EXERCISES TO COMPLETE
1. According to the court order on the habeas motions, on what date was the Order dismissing the petition issued?
2. Continue the court order on the habeas motions from its last paragraph.

GIVEN PASSAGE

*** Block opens ***

JOHN E. STEELE, District Judge.

This case is before the Court on the following:

Petitioner's Motion for Clarification of the Court's Jurisdiction, Duty, and Obligation to Grant the Writ of Habeas Corpus (Doc. 25, filed April 18, 2014); and Petitioner's Motion for Relief from Judgment (Doc. 26, filed April 18, 2014).

In his motions, Petitioner asks the Court to reconsider its March 19, 2014 Order (Doc. 23) dismissing his petition for writ of habeas corpus. Petitioner argues that the Court failed to resolve "the existing jurisdictional question" and that a new Supreme Court case compels a conclusion that he is actually innocent of being an armed career criminal (Doc. 25; Doc. 26). For the reasons set forth in this Order, Petitioner's motions are DENIED.

Petitioner has not indicated the statutory provision under which he brings his motions for reconsideration. However, he signed his motions less than twenty-eight days after judgment was filed on the order dismissing his 28 U.S.C. § 2241 petition (Doc. 24). Accordingly, the Court will consider the motion as filed under Rule 59(e) of the Federal Rules of Civil Procedure. See Mahone v. Ray, 326 F.3d 1176, 1178 n.1 (11th Cir. 2003) (confirming the propriety of distinguishing Rule 59(e) motions from Rule 60(b) motions based on whether the motion is filed inside or outside of the Rule 59(b) filing period).

*** Block closes ***

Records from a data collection

*** Block opens ***

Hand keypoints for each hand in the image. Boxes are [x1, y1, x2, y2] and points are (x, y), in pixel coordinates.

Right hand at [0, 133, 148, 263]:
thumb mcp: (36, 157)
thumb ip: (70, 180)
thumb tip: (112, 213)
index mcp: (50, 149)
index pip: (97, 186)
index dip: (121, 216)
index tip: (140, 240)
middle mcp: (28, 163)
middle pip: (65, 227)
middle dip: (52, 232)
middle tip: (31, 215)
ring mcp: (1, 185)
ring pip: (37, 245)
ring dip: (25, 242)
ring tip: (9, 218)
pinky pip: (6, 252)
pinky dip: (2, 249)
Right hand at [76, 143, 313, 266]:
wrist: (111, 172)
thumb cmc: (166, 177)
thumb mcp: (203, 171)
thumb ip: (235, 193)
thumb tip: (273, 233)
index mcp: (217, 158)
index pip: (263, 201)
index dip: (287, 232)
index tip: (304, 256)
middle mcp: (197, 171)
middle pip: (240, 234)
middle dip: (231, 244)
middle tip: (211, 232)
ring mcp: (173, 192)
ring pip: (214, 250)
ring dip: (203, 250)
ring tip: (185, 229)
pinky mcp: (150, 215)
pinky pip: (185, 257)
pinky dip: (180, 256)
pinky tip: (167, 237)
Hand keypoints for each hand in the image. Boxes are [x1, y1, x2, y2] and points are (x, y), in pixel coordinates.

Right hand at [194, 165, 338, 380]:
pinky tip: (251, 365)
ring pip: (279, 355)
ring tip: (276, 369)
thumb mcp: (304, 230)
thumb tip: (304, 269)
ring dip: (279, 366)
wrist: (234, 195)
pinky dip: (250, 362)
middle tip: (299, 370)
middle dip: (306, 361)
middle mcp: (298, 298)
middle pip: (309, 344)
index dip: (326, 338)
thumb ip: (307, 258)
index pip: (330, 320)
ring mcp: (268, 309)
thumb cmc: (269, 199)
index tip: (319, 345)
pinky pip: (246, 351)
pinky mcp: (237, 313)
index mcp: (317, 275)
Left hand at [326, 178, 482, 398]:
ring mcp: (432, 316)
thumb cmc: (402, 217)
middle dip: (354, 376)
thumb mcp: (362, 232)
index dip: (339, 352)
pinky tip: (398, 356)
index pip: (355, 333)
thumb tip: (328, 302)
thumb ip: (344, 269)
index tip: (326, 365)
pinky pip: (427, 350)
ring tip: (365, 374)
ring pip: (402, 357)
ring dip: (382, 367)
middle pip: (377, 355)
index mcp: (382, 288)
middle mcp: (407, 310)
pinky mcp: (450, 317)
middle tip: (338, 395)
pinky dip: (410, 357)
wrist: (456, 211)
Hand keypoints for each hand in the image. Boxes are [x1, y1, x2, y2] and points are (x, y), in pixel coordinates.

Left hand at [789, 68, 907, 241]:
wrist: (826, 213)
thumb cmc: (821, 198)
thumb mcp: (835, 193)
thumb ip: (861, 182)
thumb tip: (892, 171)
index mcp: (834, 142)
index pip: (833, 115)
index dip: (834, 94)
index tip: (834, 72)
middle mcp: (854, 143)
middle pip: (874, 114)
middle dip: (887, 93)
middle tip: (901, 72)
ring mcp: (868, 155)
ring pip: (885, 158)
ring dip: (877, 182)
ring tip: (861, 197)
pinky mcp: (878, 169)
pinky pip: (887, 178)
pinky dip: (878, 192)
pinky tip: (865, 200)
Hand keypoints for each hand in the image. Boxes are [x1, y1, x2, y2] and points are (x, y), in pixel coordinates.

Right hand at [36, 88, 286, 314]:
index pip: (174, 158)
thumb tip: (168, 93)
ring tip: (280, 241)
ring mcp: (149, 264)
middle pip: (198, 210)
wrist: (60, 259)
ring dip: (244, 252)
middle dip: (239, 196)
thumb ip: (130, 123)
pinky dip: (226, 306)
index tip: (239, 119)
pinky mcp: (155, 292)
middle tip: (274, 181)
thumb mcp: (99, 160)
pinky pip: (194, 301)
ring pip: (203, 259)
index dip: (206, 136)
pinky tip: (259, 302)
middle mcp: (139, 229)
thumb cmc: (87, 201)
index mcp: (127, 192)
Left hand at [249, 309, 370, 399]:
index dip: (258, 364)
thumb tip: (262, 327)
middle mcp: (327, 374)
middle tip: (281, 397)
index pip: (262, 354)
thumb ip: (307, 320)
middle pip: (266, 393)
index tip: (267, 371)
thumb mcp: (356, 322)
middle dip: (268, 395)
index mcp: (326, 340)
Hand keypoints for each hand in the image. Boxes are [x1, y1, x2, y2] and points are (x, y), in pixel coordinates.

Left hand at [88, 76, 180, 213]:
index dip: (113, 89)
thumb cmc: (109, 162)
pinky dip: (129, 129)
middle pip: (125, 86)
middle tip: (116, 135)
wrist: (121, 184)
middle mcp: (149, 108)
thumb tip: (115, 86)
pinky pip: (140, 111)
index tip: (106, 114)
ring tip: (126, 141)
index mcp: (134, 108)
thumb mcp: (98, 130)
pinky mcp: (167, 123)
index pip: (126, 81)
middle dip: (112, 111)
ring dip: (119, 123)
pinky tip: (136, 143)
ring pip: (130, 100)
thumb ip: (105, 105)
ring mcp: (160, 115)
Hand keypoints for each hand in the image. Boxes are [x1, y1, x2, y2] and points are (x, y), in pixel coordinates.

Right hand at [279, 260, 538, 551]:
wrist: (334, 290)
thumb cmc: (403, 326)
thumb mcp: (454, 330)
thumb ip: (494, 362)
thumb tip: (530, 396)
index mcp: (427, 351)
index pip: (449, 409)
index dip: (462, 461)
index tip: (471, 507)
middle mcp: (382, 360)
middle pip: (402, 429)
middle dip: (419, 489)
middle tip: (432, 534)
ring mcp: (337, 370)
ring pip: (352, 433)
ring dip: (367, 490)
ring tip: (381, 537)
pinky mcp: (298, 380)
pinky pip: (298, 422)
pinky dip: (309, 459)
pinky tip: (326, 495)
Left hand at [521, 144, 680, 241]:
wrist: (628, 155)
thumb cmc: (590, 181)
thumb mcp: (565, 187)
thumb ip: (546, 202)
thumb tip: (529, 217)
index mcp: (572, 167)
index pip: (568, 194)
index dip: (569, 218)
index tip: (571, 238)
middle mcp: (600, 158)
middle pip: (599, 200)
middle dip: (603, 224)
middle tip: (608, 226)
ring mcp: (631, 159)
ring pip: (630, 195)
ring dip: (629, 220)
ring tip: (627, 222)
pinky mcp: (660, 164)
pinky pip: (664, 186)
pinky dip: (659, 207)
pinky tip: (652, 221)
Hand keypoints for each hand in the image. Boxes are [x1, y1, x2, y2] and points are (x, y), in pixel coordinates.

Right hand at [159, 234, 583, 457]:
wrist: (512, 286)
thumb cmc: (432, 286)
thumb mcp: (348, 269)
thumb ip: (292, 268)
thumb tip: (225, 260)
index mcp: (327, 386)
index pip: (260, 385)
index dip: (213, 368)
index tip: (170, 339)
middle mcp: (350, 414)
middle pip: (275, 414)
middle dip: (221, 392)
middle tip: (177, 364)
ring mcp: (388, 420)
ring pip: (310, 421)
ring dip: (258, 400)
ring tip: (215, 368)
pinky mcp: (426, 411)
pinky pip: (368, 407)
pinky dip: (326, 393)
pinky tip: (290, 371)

*** Block closes ***

RESPONSES TO THE EXERCISE
1. March 19, 2014

2.
The decision to grant a motion for reconsideration is within the sound discretion of the trial court and will only be granted to correct an abuse of discretion. Region 8 Forest Serv. Timber Purchasers Council v. Alcock, 993 F.2d 800, 806 (11th Cir. 1993). There are three bases for reconsidering an order: (1) an intervening change in controlling law; (2) the availability of new evidence; and (3) the need to correct clear error or prevent manifest injustice. Sussman v. Salem, Saxon & Nielsen, P.A., 153 F.R.D. 689, 694 (M.D. Fla. 1994) (citations omitted); Lamar Adver. of Mobile, Inc. v. City of Lakeland, 189 F.R.D. 480, 489 (M.D. Fla. 1999).

Furthermore, a motion for reconsideration does not provide an opportunity to simply reargue, or argue for the first time, an issue the Court has already determined. Court opinions are "not intended as mere first drafts, subject to revision and reconsideration at a litigant's pleasure." Quaker Alloy Casting Co. v. Gulfco Indus., Inc., 123 F.R.D. 282, 288 (N.D. Ill. 1988). The reconsideration of a previous order is an "extraordinary remedy" and "must set forth facts or law of a strongly convincing nature to induce the court to reverse its prior decision." Ludwig v. Liberty Mutual Fire Ins. Co., Case No. 8:03-cv-2378-T-17-MAP, 2005 WL 1053691 at *3 (M.D. Fla. Mar. 30, 2005) (citing Lamar, 189 F.R.D. at 489).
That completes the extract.